Via a popular way of going public, founding partners can enjoy whopping capital gains without the usual tax bite. Investors may be less than happy about it, though.
By Robert Willens - CFO.com
When a partnership goes to the public market for funding, and the offering is successful, the founding partners can enjoy a huge capital gain. But "enjoy" is not exactly the right word for how those founders are likely to feel about the taxes spawned by those gains.
By means of a popular going-public technique called a tax receivable agreement (TRA), however, the founding shareholders can enjoy hefty tax benefits. TRAs increase the tax liability of a new public company by removing a tax asset from the shareholders. For their part, though, investors may find it hard to factor the effects of TRAs into their calculations of the price of the offering.
TRAs are often used in combination with an "Up-C structure." The Up-C structure enables companies to acquire assets by issuing operating partnership units. Those units may make it possible for the founding owners from whom the company acquires assets to defer recognizing taxable gains until the company disposes of those assets. For example, among many other entities, DynaVox employed this structure in connection with its initial public offering last year.

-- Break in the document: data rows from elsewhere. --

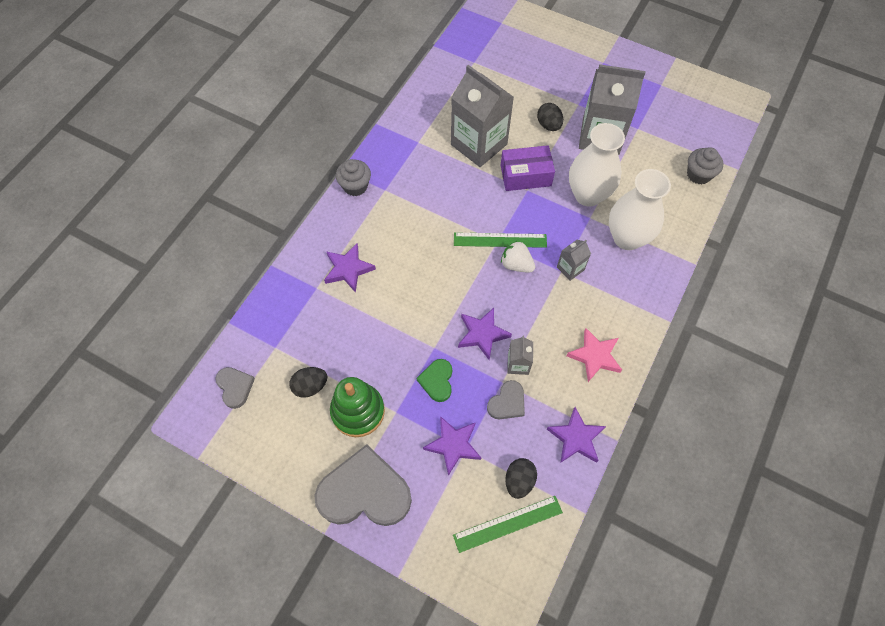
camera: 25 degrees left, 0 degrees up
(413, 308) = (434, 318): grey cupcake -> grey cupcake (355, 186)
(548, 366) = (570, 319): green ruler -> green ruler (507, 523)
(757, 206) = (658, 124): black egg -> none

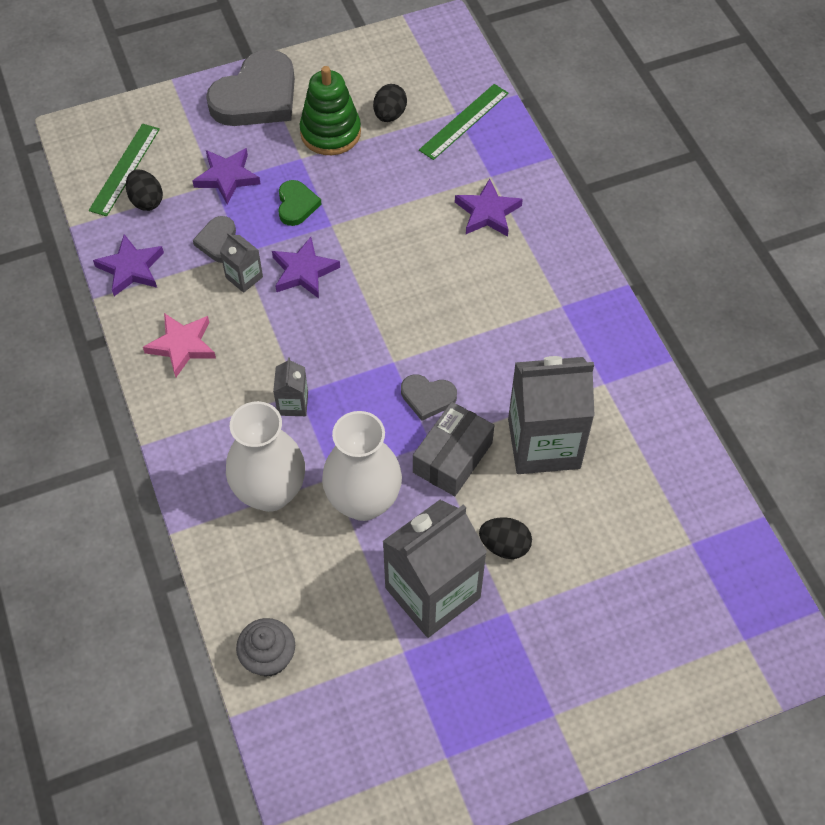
camera: 130 degrees right, 5 degrees down
(235, 387) = (443, 66): grey heart -> grey heart (427, 397)
(355, 186) = (592, 282): grey cupcake -> none
(437, 381) = (296, 205): green heart -> green heart turned 45 degrees clockwise
(500, 240) = (392, 365): green ruler -> green ruler (464, 121)
(516, 264) = (348, 357): white strawberry -> none
(525, 175) = (452, 457): purple box -> grey box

When a partnership transforms itself into a corporation to make a public offering of ownership interests, the newly formed corporation often becomes a partner in the "operating" partnership. The remaining units in the partnership also continue to be held by the founders of the business. In such cases, the founders will be awarded "high-vote" stock in the corporation — equity that enables them to maintain voting control over the corporation's affairs. For their part, public investors will acquire low-vote stock.
Sometimes the IPO's proceeds will be used by the corporation to buy partnership interests from the founders. In addition, the founders will typically acquire an "exchange right" entitling them to trade partnership interests for low-vote shares issued by the corporation. When these exchanges are separate from the incorporation, they're taxable to the founders because immediately after the exchange the founders aren't in control of the corporation.
But the founders can gain a tax benefit through the use of a TRA. Each time the corporation buys a partnership interest in the partnership, or acquires an interest in a taxable exchange for its stock, the corporation's taxable income derived from the partnership will be diminished (because the purchase increases the amount of amortization and depreciation deductions the purchasing partner will enjoy) and, correspondingly, its tax liabilities will be minimized.
To be sure, the fruits of such purchases clearly "belong" to the corporation. After all, the corporation paid a price for the partnership interests that reflected their value. But the TRA, which is almost standard operating procedure in these types of incorporations, shifts the tax benefits to the persons who transferred the partnership interests to the corporation.
The TRA DynaVox is operating under is quite representative. Thus, the TRA in that case provides that ". . .we will enter into a TRA with our existing owners (the founders) that will provide for the payment by [the company] to our existing owners of 85 percent of the (tax) benefits that [the company] is deemed to realize as a result of the current tax basis in the intangible assets of. . . (the partnership) and the increases in basis resulting from our purchases or exchanges. . . ." The corporation goes on to say that these payments will be "substantial."
TRAs may be fully legal; however, the entire import of these agreements in the price of an IPO might not be fully appreciated by all investors. To the extent the TRAs are not taken into account by such shareholders, they may lead to market inefficiencies.
Robert Willens, founder and principal of Robert Willens LLC, writes a biweekly tax column for CFO.com.